Los testimonios dan paso a la música, a través de una secuencia primitiva, embrionaria: el show que Zeppelin dio, aún sin su nombre definitivo, en un gimnasio de Gladsaxe, Dinamarca, llamado The Teen Club, a principios de setiembre de 1968. Otra joyita en imagen y sonido deviene de la participación de los cuatro en el Festival de Bath, mediando 1970, junto a Carlos Santana y Pink Floyd. Las imágenes en movimiento del festival –que estaban perdidas, hasta que el cineasta Peter Whitehead las encontró- sorprenden al propio Page que, mientras las ve en el film, reconoce su ignorancia sobre ellas. Estaba Zeppelin entonces concluyendo la grabación del psicodélico y bucólico Volumen IV, y hasta aquí es donde llega cronológicamente el documental, que por supuesto no deja en el camino imágenes del explosivo concierto de enero de 1970 en el Royal Albert Hall de Londres, donde ciertos ingleses engreídos comenzaron a admitir finalmente la potencia bañada de belleza de la banda.
Tampoco omite el film prestar suma atención a la primera gira de la banda por Estados Unidos, cuyos rockers fueron mucho más amables con ellos. Amables hasta la devoción, claro, si se detiene la atención en el show en el Filmore West, de Bill Graham.

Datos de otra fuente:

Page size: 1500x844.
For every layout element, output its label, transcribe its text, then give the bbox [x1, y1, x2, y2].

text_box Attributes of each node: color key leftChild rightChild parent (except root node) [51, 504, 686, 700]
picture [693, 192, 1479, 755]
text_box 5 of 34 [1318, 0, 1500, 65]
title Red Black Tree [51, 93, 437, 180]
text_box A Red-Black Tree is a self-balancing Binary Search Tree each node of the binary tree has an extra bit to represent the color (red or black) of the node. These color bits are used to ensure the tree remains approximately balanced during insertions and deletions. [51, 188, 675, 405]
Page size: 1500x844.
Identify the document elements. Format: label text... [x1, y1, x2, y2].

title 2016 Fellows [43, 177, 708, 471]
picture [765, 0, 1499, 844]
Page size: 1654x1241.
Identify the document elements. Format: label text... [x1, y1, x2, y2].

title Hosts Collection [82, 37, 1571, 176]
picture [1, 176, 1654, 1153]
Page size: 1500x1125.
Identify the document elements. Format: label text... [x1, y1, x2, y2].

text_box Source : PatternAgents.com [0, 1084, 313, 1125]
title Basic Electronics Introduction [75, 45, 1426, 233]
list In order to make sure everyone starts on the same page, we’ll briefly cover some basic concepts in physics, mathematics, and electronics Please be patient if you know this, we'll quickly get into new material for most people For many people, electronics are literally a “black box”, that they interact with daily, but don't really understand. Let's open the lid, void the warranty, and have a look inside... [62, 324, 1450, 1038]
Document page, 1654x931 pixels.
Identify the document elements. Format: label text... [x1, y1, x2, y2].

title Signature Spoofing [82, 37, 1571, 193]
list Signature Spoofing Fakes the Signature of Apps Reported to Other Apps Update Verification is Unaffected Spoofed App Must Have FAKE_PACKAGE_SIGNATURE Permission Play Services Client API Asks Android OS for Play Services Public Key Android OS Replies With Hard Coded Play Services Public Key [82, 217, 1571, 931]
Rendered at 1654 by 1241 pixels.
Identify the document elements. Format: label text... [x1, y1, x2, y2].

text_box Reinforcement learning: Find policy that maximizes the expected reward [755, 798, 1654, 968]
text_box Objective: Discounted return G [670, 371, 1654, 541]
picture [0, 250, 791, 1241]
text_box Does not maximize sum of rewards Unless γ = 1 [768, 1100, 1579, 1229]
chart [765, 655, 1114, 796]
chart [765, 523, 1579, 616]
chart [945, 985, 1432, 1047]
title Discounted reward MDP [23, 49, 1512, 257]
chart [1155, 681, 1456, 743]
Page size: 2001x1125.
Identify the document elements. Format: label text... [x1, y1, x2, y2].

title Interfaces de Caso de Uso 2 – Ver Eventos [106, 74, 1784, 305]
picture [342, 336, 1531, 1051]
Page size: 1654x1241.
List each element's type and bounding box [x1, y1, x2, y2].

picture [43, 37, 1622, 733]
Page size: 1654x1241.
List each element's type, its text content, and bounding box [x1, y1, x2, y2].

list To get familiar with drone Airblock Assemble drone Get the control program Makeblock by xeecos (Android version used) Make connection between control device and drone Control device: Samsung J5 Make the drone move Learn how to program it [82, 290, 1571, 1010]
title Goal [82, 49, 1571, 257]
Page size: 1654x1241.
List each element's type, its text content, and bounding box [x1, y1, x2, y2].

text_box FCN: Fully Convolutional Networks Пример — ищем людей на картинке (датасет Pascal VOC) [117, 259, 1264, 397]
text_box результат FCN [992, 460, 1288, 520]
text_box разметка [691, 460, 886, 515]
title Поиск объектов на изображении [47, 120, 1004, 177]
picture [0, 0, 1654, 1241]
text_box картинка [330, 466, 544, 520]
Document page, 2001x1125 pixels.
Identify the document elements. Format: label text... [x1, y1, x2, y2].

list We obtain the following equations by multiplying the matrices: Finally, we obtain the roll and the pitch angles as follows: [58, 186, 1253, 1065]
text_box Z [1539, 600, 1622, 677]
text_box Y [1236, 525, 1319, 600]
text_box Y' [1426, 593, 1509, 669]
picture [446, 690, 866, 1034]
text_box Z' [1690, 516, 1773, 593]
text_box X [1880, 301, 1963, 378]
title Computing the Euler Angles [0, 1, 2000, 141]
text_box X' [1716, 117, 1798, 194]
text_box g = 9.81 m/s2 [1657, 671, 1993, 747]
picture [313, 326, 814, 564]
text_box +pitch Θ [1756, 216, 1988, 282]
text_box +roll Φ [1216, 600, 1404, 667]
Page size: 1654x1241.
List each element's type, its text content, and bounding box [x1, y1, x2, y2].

O, más aún, en la actuación incendiaria, en el festival de Atlanta, al lado de los Canned Heat y Janis Joplin, durante el hiato temporal entre Zeppelin I y Zeppelin II. “Sin dudas, era este el momento adecuado para que contáramos nuestra propia historia por primera vez con nuestras propias palabras”, ha dicho John Paul Jones a faena concluida. El resto es cosa de meterse en ellas, y vestirlas con aquellas fulminantes piezas (“Good times, Bad Times”, “Whole lotta love”, “Communication Breakdown”, por decir solo algunas) que conquistaron el mundo en un puñado de volcánicos meses.